Climate change is more likely to have a detrimental effect on the world's productive assets. Several undesirable conditions and practices, including extreme temperature, drought, and uncontrolled use of agrochemicals, result in stresses that strain agriculture. In addition, nutritional inadequacies in food crops are wreaking havoc on human health, especially in rural regions of less developed countries. This could be because plants are unable to absorb the nutrients in conventional fertilizers, or these fertilizers have an inappropriate or unbalanced nutrient composition. Chemical fertilizers have been used for centuries and have considerably increased crop yields. However, they also disrupt soil quality and structure, eventually impacting the entire ecosystem. To address the situation, it is necessary to develop advanced materials that can release nutrients to targeted points in the plant-soil environment or appropriate receptors on the leaf in the case of foliar applications. Recently, nanotechnology-based interventions have been strongly encouraged to meet the world's growing food demand and to promote food security in an environmentally friendly manner. Biological approaches for the synthesis of nanoscale agro-materials have become a promising area of research, with a wide range of product types such as nanopesticides, nanoinsecticides, nanoherbicides, nanobactericides/fungicides, bio-conjugated nanocomplexes, and nanoemulsions emerging therefrom. These materials are more sustainable and target-oriented than conventional agrochemicals. In this paper, we reviewed the literature on major abiotic and biotic stresses that are detrimental to plant growth and productivity. We comprehensively discussed the different forms of nanoscale agro-materials and provided an overview of biological approaches in nano-enabled strategies that can efficiently alleviate plant biotic and abiotic stresses while potentially enhancing the nutritional values of plants.
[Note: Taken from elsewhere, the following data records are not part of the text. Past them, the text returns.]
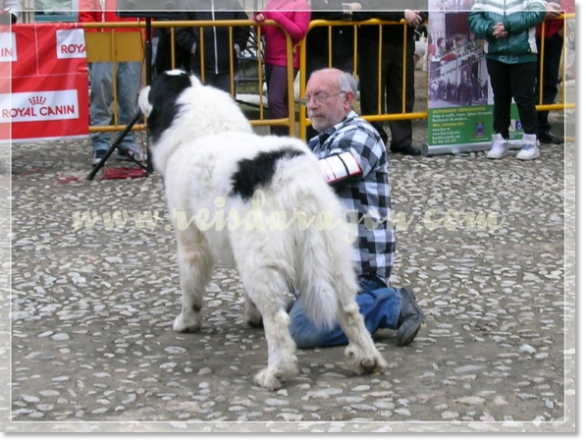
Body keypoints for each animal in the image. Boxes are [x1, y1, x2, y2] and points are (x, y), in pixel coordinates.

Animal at [135, 70, 386, 392]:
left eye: (155, 84)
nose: (141, 90)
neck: (201, 128)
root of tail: (289, 175)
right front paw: (250, 317)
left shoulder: (191, 240)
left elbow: (191, 286)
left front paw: (187, 322)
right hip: (332, 256)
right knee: (350, 309)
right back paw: (366, 359)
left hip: (263, 259)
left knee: (277, 319)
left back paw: (276, 372)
气候变化更有可能对世界的生产性资产产生不利影响。包括极端温度、干旱和农用化学品的无节制使用在内的一些不良状况和做法,导致了给农业带来压力的各种胁迫因素。此外,粮食作物中的营养不足正在对人类健康造成严重破坏,尤其是在欠发达国家的农村地区。这可能是因为植物无法吸收传统肥料中的养分,或者这些肥料的养分组成不合适或不均衡。化肥已经使用了几个世纪,大幅提高了作物产量。然而,它们也破坏了土壤质量和结构,最终影响整个生态系统。为了解决这一问题,有必要开发能够将养分释放到植物 - 土壤环境中的目标点或在叶面喷施情况下释放到叶片上合适受体的先进材料。最近,基于纳米技术的干预措施受到大力鼓励,以满足世界不断增长的粮食需求并以环境友好的方式促进粮食安全。生物合成纳米级农用材料的方法已成为一个有前景的研究领域,由此出现了多种产品类型,如纳米农药、纳米杀虫剂、纳米除草剂、纳米杀菌剂/杀真菌剂、生物共轭纳米复合物和纳米乳液。这些材料比传统农用化学品更具可持续性且更具针对性。在本文中,我们回顾了有关对植物生长和生产力有害的主要非生物和生物胁迫的文献。我们全面讨论了纳米级农用材料的不同形式,并概述了纳米技术策略中的生物方法,这些方法可以有效缓解植物的生物和非生物胁迫,同时有可能提高植物的营养价值。